[INFORMATION GIVEN — start]

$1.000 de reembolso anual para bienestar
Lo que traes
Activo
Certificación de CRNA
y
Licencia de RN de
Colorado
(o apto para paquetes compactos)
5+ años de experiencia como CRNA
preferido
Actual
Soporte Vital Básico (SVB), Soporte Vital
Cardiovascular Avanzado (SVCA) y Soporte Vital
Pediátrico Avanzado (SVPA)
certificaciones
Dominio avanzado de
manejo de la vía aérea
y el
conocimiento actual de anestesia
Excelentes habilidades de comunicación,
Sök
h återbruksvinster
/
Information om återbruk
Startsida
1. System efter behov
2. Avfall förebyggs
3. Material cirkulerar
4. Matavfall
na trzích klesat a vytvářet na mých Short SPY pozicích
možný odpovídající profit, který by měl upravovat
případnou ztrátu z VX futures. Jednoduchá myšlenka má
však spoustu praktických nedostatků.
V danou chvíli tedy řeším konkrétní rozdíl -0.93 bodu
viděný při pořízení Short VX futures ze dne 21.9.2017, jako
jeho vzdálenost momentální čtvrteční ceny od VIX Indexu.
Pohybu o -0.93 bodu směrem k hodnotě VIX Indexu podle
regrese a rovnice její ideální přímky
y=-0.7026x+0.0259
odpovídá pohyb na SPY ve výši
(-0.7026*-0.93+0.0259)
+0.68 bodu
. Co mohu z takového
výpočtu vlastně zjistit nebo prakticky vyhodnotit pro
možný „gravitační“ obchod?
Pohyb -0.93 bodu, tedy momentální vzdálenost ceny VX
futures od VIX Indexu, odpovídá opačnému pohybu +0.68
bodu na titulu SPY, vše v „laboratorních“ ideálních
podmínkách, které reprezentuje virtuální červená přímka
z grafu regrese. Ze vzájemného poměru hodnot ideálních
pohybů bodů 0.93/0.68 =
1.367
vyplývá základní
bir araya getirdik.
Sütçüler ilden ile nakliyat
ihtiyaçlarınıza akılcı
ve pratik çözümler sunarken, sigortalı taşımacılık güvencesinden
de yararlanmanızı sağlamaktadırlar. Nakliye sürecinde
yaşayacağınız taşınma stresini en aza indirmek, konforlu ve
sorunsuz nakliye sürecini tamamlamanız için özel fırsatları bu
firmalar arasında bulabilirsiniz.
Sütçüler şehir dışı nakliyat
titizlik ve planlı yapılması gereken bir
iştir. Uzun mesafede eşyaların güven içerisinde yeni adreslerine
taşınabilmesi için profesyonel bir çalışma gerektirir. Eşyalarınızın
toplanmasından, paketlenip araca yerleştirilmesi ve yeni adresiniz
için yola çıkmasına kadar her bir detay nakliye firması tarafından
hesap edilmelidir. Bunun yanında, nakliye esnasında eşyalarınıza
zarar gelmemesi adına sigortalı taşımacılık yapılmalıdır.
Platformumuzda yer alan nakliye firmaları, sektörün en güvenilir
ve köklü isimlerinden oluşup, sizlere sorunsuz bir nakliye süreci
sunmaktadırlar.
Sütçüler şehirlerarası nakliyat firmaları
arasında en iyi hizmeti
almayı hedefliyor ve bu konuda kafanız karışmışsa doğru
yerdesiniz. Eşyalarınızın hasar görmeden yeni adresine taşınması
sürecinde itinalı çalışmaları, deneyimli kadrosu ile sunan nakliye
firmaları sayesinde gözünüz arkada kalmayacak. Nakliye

[INFORMATION GIVEN — finish]

# JOB ITEM
Each line from the one holding "iştir. Uzun mesafede" to the end of the entries is to be written out exactly. Skip every line before it.

# ANSWER SECTION
iştir. Uzun mesafede eşyaların güven içerisinde yeni adreslerine
taşınabilmesi için profesyonel bir çalışma gerektirir. Eşyalarınızın
toplanmasından, paketlenip araca yerleştirilmesi ve yeni adresiniz
için yola çıkmasına kadar her bir detay nakliye firması tarafından
hesap edilmelidir. Bunun yanında, nakliye esnasında eşyalarınıza
zarar gelmemesi adına sigortalı taşımacılık yapılmalıdır.
Platformumuzda yer alan nakliye firmaları, sektörün en güvenilir
ve köklü isimlerinden oluşup, sizlere sorunsuz bir nakliye süreci
sunmaktadırlar.
Sütçüler şehirlerarası nakliyat firmaları
arasında en iyi hizmeti
almayı hedefliyor ve bu konuda kafanız karışmışsa doğru
yerdesiniz. Eşyalarınızın hasar görmeden yeni adresine taşınması
sürecinde itinalı çalışmaları, deneyimli kadrosu ile sunan nakliye
firmaları sayesinde gözünüz arkada kalmayacak. Nakliye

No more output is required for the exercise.